Hande ile onun kalacağı oradaydık ve ona aldığım kararlardan bahsediyordum fakat kendisinin asla bana inanmıyor oluşu bir tık sinirlerimi bozuyordu.

 

"Senin ufak dediğin öpücükten haberin var mı? Hem niye bana inanmıyorsun uzak duracağım işte."

 

"Kızım o zaman niye öpmesine izin veridin?"

 

"Bu kararı yeni aldım çünkü." Yalan.

 

"Yalancı. Tanımasam inanacağım ha,"

 

"Off Hande ya ne yapmamı istiyorsun beni bu kadar gıcık eden adamın koynuna artık hiç bir sebebim yokken girmemi mi istiyorsun?"

 

"Hayır tabi ki sonuna kadar süründürmeni ıstiyorum ama sana güvenmiyorum. Doğruyu söyle sen kendine güveniyor musun?"

 

Salağa yatmayı tercih edip, "Hangi konuda?" diye sorudum.

 

Hande tebikide yemedi ve ölümcül bakışlar atmaya başladı.

 

"Güveniyorum."

 

"Kızım Akrep burcusun sen en çok karşı koyamadığın şey cinsellik."

 

"Saçmalama istersen Hande bu zamana kadar nasıl geldim o zaman."

 

"Çünkü bu zamana kadar nasıl bir şey olduğunu bilmiyordun."

 

"Allah aşkına konuştuğumuz şeylere bak ya delirmeme son 1 falan"

 

"Arslan seni tahrik etse veya sadece birlikte olamk istediğini söylese cidden karşı koyabilecek misin?"

 

"Peki ne yapmamı öneriyorsun?"

 

"Ha şöyle önce bi kabullen."

 

Aslında Hande'ye katılmıyordum ve karşı koyabileceğime inancım tamdı fakat daha fazla Hande ile tartışmak istemediğim için kabullenmiş gibi yaptım.

 

"Onadan kaçacaksın. Sabahları tek olmamaya çalış akşamları odaya girdiğin an uyu, ufak bir yakınlaşma olacağını hissettiğin an ondan kaç."

 

"İyide beyefendi aniden yapıyor ne yapıyorsa." dedim sinrir olmuş bir ifadeyle.

 

"Bu durumda çok kafa karıştırıcı yani aniden durduk yer öpmek falan bir dakika bu sana aşık olmuş olmasın."

 

Hande'ye bakıp göz devirdim.

 

"Lütfen o dizilerdeki salak kızlar gibi inkar etme."

 

"Hande sende o dizilerdeki salak arkadaşlar gibi davranma o zaman Allah aşkına adam iki günde nasıl aşık olsun hadi oldu diyelim insan aşık olduğu kadına böyle mi davranır ya?
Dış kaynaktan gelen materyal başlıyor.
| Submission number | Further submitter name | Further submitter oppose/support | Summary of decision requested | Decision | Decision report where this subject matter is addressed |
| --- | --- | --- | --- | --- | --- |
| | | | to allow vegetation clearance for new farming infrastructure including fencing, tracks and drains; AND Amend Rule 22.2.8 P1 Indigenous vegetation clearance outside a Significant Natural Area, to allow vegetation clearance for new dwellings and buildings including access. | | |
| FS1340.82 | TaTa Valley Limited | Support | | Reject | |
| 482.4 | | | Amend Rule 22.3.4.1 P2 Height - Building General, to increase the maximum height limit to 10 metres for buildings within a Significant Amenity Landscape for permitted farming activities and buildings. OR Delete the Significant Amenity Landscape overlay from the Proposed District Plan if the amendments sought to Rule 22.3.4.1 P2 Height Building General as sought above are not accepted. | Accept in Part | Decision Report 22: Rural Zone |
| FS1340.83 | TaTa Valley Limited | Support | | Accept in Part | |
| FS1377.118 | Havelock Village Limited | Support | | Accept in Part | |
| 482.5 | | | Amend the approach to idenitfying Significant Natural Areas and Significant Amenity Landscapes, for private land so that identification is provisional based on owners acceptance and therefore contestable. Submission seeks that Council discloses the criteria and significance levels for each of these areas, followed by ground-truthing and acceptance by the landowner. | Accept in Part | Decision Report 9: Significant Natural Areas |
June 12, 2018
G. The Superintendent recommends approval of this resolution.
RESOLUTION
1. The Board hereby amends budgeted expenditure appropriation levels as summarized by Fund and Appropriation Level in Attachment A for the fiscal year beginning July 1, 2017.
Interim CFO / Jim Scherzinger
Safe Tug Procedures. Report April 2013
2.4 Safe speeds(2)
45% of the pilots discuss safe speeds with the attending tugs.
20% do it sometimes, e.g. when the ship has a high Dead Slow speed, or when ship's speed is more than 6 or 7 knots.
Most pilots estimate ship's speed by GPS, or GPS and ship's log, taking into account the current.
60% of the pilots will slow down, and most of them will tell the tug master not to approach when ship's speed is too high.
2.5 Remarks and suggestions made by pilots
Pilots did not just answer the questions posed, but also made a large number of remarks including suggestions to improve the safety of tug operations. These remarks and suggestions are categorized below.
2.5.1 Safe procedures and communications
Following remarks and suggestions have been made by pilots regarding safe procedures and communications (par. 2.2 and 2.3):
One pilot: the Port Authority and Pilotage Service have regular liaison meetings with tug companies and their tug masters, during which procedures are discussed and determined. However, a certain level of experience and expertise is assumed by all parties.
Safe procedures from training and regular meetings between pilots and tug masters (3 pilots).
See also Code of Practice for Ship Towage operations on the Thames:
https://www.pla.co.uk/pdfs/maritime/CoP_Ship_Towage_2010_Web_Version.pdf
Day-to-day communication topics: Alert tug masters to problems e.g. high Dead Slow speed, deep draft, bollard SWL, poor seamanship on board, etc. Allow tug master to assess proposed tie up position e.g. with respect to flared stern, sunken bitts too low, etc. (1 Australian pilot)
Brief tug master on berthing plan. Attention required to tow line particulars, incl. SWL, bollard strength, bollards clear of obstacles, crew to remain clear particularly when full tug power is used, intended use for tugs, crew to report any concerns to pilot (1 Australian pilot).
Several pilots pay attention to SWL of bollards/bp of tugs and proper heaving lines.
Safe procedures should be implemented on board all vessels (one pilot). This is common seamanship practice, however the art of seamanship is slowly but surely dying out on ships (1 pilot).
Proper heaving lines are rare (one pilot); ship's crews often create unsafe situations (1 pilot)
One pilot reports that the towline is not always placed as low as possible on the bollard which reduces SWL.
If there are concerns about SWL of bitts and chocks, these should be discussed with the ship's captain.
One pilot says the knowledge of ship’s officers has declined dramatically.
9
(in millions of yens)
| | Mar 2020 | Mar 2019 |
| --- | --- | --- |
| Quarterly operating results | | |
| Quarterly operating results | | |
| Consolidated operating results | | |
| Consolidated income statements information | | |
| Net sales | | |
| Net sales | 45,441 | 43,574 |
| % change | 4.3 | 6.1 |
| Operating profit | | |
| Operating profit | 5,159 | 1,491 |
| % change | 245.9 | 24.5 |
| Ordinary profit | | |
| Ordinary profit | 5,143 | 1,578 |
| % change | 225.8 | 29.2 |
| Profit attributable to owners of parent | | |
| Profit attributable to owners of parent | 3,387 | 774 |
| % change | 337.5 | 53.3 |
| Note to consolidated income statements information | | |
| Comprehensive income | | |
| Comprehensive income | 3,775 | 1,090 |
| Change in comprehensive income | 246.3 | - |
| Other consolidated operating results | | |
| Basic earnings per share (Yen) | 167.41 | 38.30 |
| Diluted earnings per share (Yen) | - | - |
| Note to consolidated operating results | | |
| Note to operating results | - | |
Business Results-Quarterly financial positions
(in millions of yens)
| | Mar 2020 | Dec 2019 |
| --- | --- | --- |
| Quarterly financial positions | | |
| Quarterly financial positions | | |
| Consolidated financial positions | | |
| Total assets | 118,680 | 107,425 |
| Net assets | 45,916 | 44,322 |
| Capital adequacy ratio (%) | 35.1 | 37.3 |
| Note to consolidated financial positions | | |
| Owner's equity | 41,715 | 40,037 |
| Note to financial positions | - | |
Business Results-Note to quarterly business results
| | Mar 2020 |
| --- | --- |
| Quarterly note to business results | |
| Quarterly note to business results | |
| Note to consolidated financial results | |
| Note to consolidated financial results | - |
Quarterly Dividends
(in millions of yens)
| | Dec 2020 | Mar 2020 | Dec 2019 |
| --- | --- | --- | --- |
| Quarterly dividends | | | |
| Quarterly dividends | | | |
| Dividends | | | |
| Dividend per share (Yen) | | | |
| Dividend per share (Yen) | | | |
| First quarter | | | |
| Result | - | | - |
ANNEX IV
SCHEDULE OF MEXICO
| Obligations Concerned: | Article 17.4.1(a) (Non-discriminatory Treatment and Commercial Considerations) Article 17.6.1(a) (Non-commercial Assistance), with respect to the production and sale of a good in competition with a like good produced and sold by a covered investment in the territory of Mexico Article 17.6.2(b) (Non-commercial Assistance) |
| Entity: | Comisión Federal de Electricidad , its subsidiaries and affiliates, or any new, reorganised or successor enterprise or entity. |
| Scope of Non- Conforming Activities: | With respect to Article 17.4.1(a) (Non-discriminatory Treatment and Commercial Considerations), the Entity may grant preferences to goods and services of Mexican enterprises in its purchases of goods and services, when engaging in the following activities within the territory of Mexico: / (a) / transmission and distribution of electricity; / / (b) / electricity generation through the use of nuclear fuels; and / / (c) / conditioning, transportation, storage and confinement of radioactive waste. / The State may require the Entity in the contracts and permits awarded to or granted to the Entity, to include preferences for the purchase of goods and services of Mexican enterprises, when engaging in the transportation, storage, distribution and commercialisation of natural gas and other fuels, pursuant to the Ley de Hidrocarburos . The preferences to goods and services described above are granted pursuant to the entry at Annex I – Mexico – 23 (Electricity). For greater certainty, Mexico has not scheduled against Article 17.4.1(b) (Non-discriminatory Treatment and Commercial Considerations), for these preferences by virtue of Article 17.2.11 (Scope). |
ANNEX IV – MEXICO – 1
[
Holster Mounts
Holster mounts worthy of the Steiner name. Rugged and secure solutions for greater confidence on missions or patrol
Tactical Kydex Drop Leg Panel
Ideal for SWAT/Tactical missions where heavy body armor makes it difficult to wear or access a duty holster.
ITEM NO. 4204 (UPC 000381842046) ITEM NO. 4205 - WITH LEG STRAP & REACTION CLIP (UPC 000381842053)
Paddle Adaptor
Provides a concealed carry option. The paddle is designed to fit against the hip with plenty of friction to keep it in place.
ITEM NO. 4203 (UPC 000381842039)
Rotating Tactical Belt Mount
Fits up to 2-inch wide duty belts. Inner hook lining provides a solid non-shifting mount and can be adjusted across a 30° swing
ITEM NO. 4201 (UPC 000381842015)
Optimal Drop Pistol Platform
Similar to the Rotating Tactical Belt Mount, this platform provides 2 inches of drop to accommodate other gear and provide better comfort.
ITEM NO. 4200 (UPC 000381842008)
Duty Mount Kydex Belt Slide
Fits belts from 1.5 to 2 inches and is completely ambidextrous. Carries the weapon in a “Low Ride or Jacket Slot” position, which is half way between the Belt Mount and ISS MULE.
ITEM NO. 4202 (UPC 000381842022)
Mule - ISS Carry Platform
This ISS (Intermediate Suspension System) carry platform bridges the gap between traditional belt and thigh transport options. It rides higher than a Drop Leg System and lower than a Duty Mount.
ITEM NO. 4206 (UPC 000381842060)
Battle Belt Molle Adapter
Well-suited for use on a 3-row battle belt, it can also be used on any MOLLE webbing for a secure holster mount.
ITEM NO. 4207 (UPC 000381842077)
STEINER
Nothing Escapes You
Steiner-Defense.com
Adama hamile olduğumu söyledim bana güzel dedi, sadece bunu dedi bilmem anlatabiliyor muyum?"

 

"Haklısın galiba."

 

Haklı olmak nedense ilk defa içimde bir burukluk oluşturmuştu.

 

İçten içe biliyorsun ama hala inkar ediyorsun demi?

 

Kes sesini.

 

Ondan hoşlanıy-

 

Sana kes sesini dedim.

 

İç sesimi susturup ayağı kalktım.

 

"Nereye?" diye soran Hande'ye doğru eğilip yanağına bir öpücük bıraktım.

 

"Geç oldu. İyi geceler."

 

"İyi geceler."

 

Odadan çıkıp merdivenlere doğru ilerleidim. Daha önce konuşmuştuk aynı odada kalma konusunda ama keşke o zaman kabul etmeseydim.

 

İlk defa beraber uyuyacaktık ve bu beni geriyordu merdivenlerin sonuna geldiğimde yavaş adımlarla Arslan'ın odasına doğru ilerledim yine yavaş olmaya özen göstererek kapıyı açtım.

 

Odaya tamamıyla girince boş olduğunu anladım. Giyinme odasına girip üstüme pijama bakmaya başladım fakat gördüklerim beni hüsrana uğratmıştı ve Hande kesinlikle haklıydı tüm geceliklerim ateşli ve kısa geceliklerdi normal olanlarda vardı ama hepsi kısaydı.

 

Hızla en sade olan giri pijamayı üstüme geçirdim ve giyinme odasından çıktım.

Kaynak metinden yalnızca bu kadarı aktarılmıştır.